Problem requirements | Can you copy every one of the entries below, reproducing each line without any change?

[Listings of boxed layout items]
■ ■ ■ ■ ■ ■ ■

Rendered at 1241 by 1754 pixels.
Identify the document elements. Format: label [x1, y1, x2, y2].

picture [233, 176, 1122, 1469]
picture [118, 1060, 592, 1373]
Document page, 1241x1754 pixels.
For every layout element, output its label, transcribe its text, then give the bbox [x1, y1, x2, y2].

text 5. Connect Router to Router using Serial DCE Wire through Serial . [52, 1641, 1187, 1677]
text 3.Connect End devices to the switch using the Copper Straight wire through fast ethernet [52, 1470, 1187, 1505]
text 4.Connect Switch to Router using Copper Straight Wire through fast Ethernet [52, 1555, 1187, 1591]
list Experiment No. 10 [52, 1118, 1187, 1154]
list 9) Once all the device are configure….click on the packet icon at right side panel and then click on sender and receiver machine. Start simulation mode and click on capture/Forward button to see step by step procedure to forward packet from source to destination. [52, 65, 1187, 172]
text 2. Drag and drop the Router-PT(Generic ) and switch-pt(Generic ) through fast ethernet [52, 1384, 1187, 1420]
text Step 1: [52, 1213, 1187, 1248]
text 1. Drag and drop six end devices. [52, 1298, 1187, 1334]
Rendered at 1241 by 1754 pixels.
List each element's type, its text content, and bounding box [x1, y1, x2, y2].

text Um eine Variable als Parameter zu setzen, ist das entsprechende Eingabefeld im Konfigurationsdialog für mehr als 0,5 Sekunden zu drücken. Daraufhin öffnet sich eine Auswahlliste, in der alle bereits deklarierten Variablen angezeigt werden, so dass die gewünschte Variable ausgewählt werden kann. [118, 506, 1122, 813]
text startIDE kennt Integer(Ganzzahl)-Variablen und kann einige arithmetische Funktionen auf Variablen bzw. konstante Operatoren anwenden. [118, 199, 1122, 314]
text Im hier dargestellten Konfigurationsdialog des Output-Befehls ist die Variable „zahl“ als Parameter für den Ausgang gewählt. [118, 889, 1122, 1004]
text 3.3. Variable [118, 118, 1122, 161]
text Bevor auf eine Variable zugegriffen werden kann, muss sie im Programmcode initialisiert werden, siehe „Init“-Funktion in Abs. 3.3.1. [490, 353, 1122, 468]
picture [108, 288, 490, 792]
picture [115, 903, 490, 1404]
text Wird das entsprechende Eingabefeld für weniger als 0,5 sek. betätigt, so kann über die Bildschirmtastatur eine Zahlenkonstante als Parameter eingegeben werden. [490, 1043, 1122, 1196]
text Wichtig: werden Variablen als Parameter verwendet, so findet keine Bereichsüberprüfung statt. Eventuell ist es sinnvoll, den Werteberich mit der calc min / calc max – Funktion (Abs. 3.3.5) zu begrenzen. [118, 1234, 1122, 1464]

■ ■ ■ ■ ■ ■ ■

Correct response |
Rendered at 1241 by 1754 pixels.
Identify the document elements. Format: label [x1, y1, x2, y2].

picture [233, 176, 1122, 1469]
picture [118, 1060, 592, 1373]
Document page, 1241x1754 pixels.
For every layout element, output its label, transcribe its text, then give the bbox [x1, y1, x2, y2].

text 5. Connect Router to Router using Serial DCE Wire through Serial . [52, 1641, 1187, 1677]
text 3.Connect End devices to the switch using the Copper Straight wire through fast ethernet [52, 1470, 1187, 1505]
text 4.Connect Switch to Router using Copper Straight Wire through fast Ethernet [52, 1555, 1187, 1591]
list Experiment No. 10 [52, 1118, 1187, 1154]
list 9) Once all the device are configure….click on the packet icon at right side panel and then click on sender and receiver machine. Start simulation mode and click on capture/Forward button to see step by step procedure to forward packet from source to destination. [52, 65, 1187, 172]
text 2. Drag and drop the Router-PT(Generic ) and switch-pt(Generic ) through fast ethernet [52, 1384, 1187, 1420]
text Step 1: [52, 1213, 1187, 1248]
text 1. Drag and drop six end devices. [52, 1298, 1187, 1334]
Rendered at 1241 by 1754 pixels.
List each element's type, its text content, and bounding box [x1, y1, x2, y2].

text Um eine Variable als Parameter zu setzen, ist das entsprechende Eingabefeld im Konfigurationsdialog für mehr als 0,5 Sekunden zu drücken. Daraufhin öffnet sich eine Auswahlliste, in der alle bereits deklarierten Variablen angezeigt werden, so dass die gewünschte Variable ausgewählt werden kann. [118, 506, 1122, 813]
text startIDE kennt Integer(Ganzzahl)-Variablen und kann einige arithmetische Funktionen auf Variablen bzw. konstante Operatoren anwenden. [118, 199, 1122, 314]
text Im hier dargestellten Konfigurationsdialog des Output-Befehls ist die Variable „zahl“ als Parameter für den Ausgang gewählt. [118, 889, 1122, 1004]
text 3.3. Variable [118, 118, 1122, 161]
text Bevor auf eine Variable zugegriffen werden kann, muss sie im Programmcode initialisiert werden, siehe „Init“-Funktion in Abs. 3.3.1. [490, 353, 1122, 468]
picture [108, 288, 490, 792]
picture [115, 903, 490, 1404]
text Wird das entsprechende Eingabefeld für weniger als 0,5 sek. betätigt, so kann über die Bildschirmtastatur eine Zahlenkonstante als Parameter eingegeben werden. [490, 1043, 1122, 1196]
text Wichtig: werden Variablen als Parameter verwendet, so findet keine Bereichsüberprüfung statt. Eventuell ist es sinnvoll, den Werteberich mit der calc min / calc max – Funktion (Abs. 3.3.5) zu begrenzen. [118, 1234, 1122, 1464]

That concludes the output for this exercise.